▶ _CONSIGNE 1_:
Recopiez, s'il vous plaît, le passage du témoignage allant de « Ils vous ont » à « la plus fréquentée. ».
▶ _CONSIGNE 2_:
Répondez brièvement à ces questions sur le témoignage :
(a) Combien de jeunes restaient dans le bateau quand les garde-côtes ont dit qu'ils ne les prendraient pas ?
(b) Sur quelle île le groupe est-il arrivé ?
(c) De combien de temps disposent les personnes qui reçoivent les papiers d'expulsion pour partir ?
━━ EXTRAIT SOURCE
C’était pour nous faire peur. Là, les gens ont commencé à hurler et ils sont revenus. Ils ont jeté une corde, on a accroché la corde au bateau qui était à moitié dans l’eau. Il ont fait monter les enfants, après les femmes puis les vieux. Quand il ne restait plus que les jeunes, on était quinze, ils ont dit : « vous, on ne vous prend pas, c’est bon on récupère la corde maintenant ». L’un d’entre nous a pris un couteau et a crevé ce qu’il restait du bateau, sans que les gardes côte le voient. On leur a dit « regardez, il n’y a plus du tout de bateau ». Et finalement, ils nous ont pris. Il y avait encore des sacs dans le bateau, les flics grecs ont dit qu’ils ne les prendraient pas, mais qu’on pouvait aller les chercher. Je suis descendu avec un mec, c’était le seul mec de Damas du groupe. Les sacs étaient super lourds, environ cinquante kilos, parce qu’ils étaient plein d’eau. Il y avait peins de vagues, je me suis blessé en me faisant plaquer violemment contre le bateau.

Ils vous ont emmenés où ? Vous saviez à ce moment-là ce qu’ils allaient faire de vous ?
On ne savait pas s’ils allaient nous renvoyer en Turquie, jusqu’à ce qu’on arrive sur l’île de Chios où on a vu le drapeau grec. Pendant ce trajet, les gens étaient tous choqués et n’ont pas dit un mot. On est arrivé sur une plage, où il y avait quelques maisons et des réfugiés, des Afghans. Ils venaient d’arriver et faisaient sécher leurs vêtements. Je suis allé les voir, je leur ai demandé où on était. Ils parlaient trois mots d’anglais. Il m’ont dit « on est en Grèce  », m’ont montré un endroit où il y avait une caravane avec le symbole de la Croix-Rouge. J’ai mis une heure à comprendre qu’il fallait qu’on reste là pour attendre jusqu’au matin que les mecs de la Croix-Rouge arrivent. Chios ce n’est pas la seule route parce qu’il y a d’autres îles. Mais ce n’est pas la route la plus fréquentée.

De Raqqa jusqu’à la France, j’ai eu trop de chance. Au bout d’une demi-heure, les mecs de la Croix-Rouge sont arrivés. Mon frère leur a dit qu’il avait bossé pour le Croissant Rouge, donc il s’est fait pote avec eux. Ils ont pris nos noms pour faire les « qhartiyat », en arabe ça veut dire « papiers d’expulsion ». Ces papiers veulent dire qu’on est expulsé mais qu’on a trois mois pour partir. C’est un peu « faites ce que vous voulez mais barrez vous » ! Ces documents sont importants pour pouvoir quitter l’île, prendre le ferry et aller sur le continent. Tu ne peux pas aller à Athènes si tu ne les as pas.
━━━━
━━ DONNÉES FOURNIES
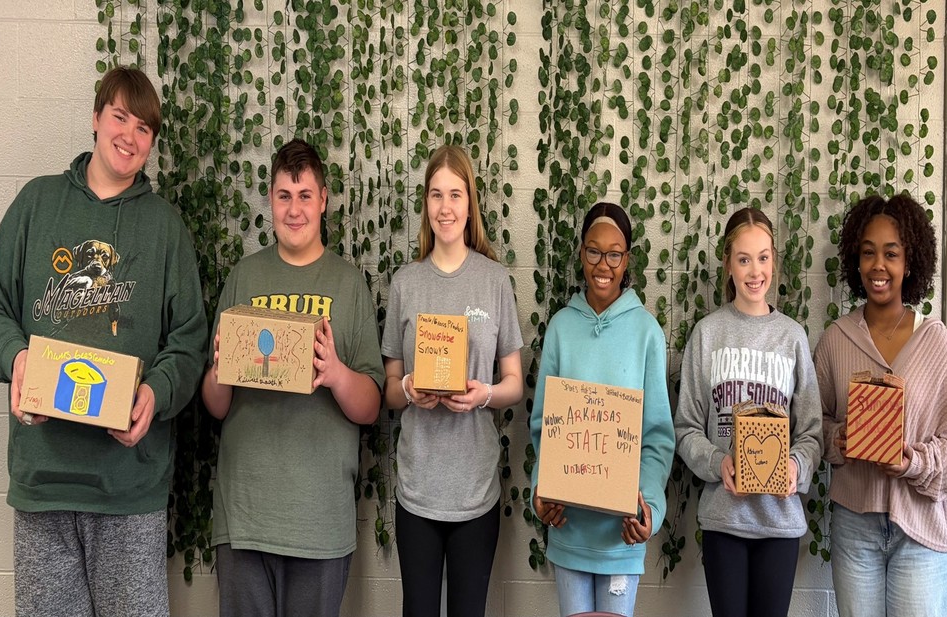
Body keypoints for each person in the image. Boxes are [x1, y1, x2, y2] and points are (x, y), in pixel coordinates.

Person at [0, 66, 207, 617]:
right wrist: (16, 356)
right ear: (96, 118)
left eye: (144, 127)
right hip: (44, 483)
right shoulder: (36, 204)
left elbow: (190, 341)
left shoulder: (165, 228)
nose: (129, 135)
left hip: (130, 487)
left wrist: (157, 392)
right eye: (120, 117)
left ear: (152, 143)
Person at [200, 138, 384, 617]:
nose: (295, 209)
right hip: (244, 518)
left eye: (305, 196)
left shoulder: (348, 284)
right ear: (270, 201)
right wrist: (220, 369)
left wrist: (337, 374)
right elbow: (215, 405)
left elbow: (370, 407)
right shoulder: (243, 278)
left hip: (320, 524)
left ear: (324, 200)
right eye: (284, 196)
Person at [813, 194, 947, 617]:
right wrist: (840, 439)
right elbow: (812, 426)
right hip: (855, 529)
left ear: (910, 262)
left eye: (891, 253)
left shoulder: (937, 343)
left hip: (922, 532)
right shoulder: (836, 340)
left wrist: (916, 462)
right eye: (868, 253)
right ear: (856, 259)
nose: (878, 266)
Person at [380, 144, 524, 617]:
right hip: (418, 491)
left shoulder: (494, 280)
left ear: (470, 204)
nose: (445, 207)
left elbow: (514, 384)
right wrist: (407, 390)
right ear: (426, 203)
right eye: (436, 195)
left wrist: (484, 395)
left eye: (456, 195)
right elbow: (390, 387)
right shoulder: (405, 284)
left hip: (476, 493)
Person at [674, 207, 823, 617]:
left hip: (779, 523)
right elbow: (686, 427)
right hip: (725, 520)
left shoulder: (793, 338)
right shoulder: (707, 335)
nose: (754, 271)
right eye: (743, 259)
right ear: (728, 264)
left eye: (762, 257)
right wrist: (718, 463)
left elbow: (811, 432)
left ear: (774, 259)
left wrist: (795, 466)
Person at [529, 202, 675, 617]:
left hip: (621, 538)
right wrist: (541, 493)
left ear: (627, 259)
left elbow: (657, 437)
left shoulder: (646, 331)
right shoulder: (560, 327)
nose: (603, 265)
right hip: (570, 532)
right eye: (594, 251)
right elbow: (544, 426)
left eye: (614, 254)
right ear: (581, 253)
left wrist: (648, 507)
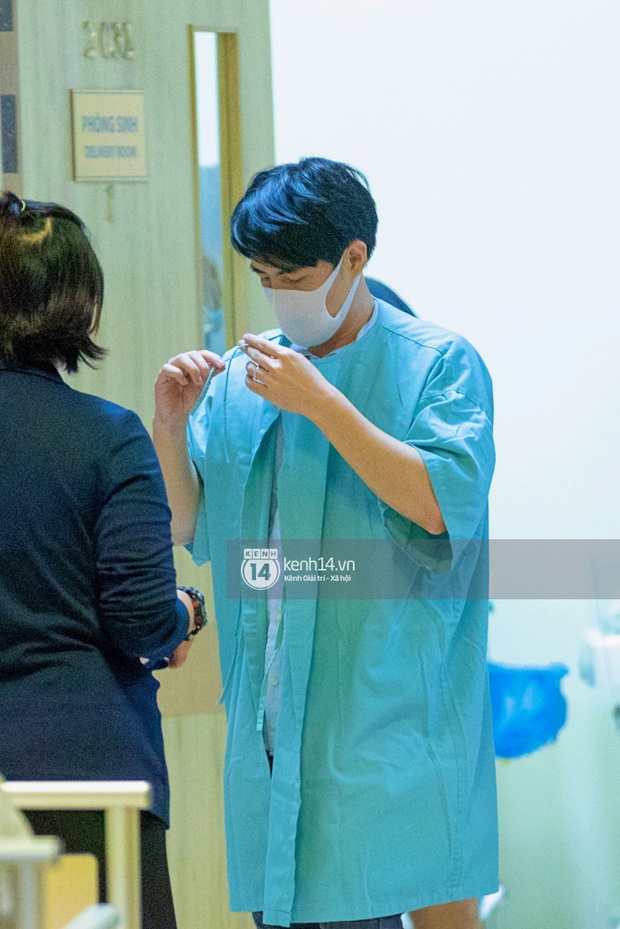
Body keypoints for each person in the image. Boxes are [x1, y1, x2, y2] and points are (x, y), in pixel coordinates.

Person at [154, 157, 498, 929]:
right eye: (262, 273)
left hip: (387, 731)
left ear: (354, 258)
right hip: (273, 733)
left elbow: (441, 505)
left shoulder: (438, 362)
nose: (278, 291)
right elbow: (187, 524)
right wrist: (171, 426)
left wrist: (325, 404)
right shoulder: (248, 375)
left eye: (296, 272)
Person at [0, 191, 206, 929]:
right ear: (79, 307)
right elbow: (139, 617)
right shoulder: (108, 438)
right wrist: (188, 611)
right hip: (86, 779)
━━━━
▶ _RÉPONSE 1_:
Ils vous ont emmenés où ? Vous saviez à ce moment-là ce qu’ils allaient faire de vous ?
On ne savait pas s’ils allaient nous renvoyer en Turquie, jusqu’à ce qu’on arrive sur l’île de Chios où on a vu le drapeau grec. Pendant ce trajet, les gens étaient tous choqués et n’ont pas dit un mot. On est arrivé sur une plage, où il y avait quelques maisons et des réfugiés, des Afghans. Ils venaient d’arriver et faisaient sécher leurs vêtements. Je suis allé les voir, je leur ai demandé où on était. Ils parlaient trois mots d’anglais. Il m’ont dit « on est en Grèce  », m’ont montré un endroit où il y avait une caravane avec le symbole de la Croix-Rouge. J’ai mis une heure à comprendre qu’il fallait qu’on reste là pour attendre jusqu’au matin que les mecs de la Croix-Rouge arrivent. Chios ce n’est pas la seule route parce qu’il y a d’autres îles. Mais ce n’est pas la route la plus fréquentée.

▶ _RÉPONSE 2_:
(a) Quinze.
(b) Chios.
(c) Trois mois.